I'm given:$$x = .95 = P(A|B) = P(A^C|B^C)$$ $$P(B)=.05 \space \text{and} \space P(B^C)=.95$$
I want to find $\bf{P(B^C|A)}$
I know that: $$P(B^C|A) = \frac{P(B^C\cap A)}{P(A)}$$
I can find $P(A)$, but not sure what I can do do get me $P(B^C\cap A)$.
Is $P(A|B^C)=1-P(A^C|B^C)$ a valid argument?

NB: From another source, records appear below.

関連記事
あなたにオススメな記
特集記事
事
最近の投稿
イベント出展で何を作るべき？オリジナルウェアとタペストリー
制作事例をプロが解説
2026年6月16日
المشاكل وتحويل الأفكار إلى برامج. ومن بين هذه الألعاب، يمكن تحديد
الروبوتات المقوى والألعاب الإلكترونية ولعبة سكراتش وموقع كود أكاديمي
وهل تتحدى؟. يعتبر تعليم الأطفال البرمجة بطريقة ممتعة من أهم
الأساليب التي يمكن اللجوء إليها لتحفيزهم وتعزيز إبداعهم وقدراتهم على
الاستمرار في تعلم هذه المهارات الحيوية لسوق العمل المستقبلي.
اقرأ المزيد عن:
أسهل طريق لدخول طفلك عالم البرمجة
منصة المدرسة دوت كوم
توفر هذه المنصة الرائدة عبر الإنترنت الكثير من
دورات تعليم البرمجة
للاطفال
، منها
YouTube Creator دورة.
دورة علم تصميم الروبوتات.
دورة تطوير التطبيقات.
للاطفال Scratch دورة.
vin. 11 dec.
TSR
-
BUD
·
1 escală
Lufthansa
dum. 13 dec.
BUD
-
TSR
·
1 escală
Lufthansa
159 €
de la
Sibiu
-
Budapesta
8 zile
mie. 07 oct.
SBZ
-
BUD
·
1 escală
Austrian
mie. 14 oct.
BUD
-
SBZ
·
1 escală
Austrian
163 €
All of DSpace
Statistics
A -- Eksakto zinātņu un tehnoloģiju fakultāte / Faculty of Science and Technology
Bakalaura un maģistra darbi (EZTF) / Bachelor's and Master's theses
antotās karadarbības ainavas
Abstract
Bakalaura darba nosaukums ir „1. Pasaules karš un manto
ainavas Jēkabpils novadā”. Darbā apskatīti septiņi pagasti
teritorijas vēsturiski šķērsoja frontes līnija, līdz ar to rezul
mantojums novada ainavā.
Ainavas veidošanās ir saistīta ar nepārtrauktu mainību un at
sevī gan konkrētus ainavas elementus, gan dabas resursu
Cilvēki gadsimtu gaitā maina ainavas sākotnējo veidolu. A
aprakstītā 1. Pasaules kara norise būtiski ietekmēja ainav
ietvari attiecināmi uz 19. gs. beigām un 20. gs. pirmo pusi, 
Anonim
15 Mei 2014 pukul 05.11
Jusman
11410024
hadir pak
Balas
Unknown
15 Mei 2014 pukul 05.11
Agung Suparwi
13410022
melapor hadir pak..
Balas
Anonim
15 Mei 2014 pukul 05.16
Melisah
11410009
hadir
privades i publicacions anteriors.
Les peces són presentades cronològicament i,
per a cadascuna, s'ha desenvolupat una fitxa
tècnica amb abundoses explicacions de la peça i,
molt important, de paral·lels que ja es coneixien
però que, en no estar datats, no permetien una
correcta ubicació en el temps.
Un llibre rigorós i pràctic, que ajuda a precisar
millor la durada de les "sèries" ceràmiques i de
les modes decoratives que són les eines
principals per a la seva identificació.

Yes, apparently the complement rule holds for conditional probabilities as was previously noted on this very forum by Graham Kemp, to quote the proof:
$$\begin{align}\Pr(B) & = \Pr((A\cap B) \cup (A^\prime\cap B)) & \text{by total probability law} \\ & = \Pr(A\cap B)+\Pr(A^\prime\cap B) & \text{because of mutual exclusion} \\ \implies \Pr(A\cap B) & = \Pr(B)-\Pr(A^\prime\cap B) & \text{by rearangement}\\\therefore \Pr(A\mid B)&=1 - \Pr(A^\prime\mid B) & \text{by division by }\Pr(B)\end{align}$$
where the first step was also noted above by Michael.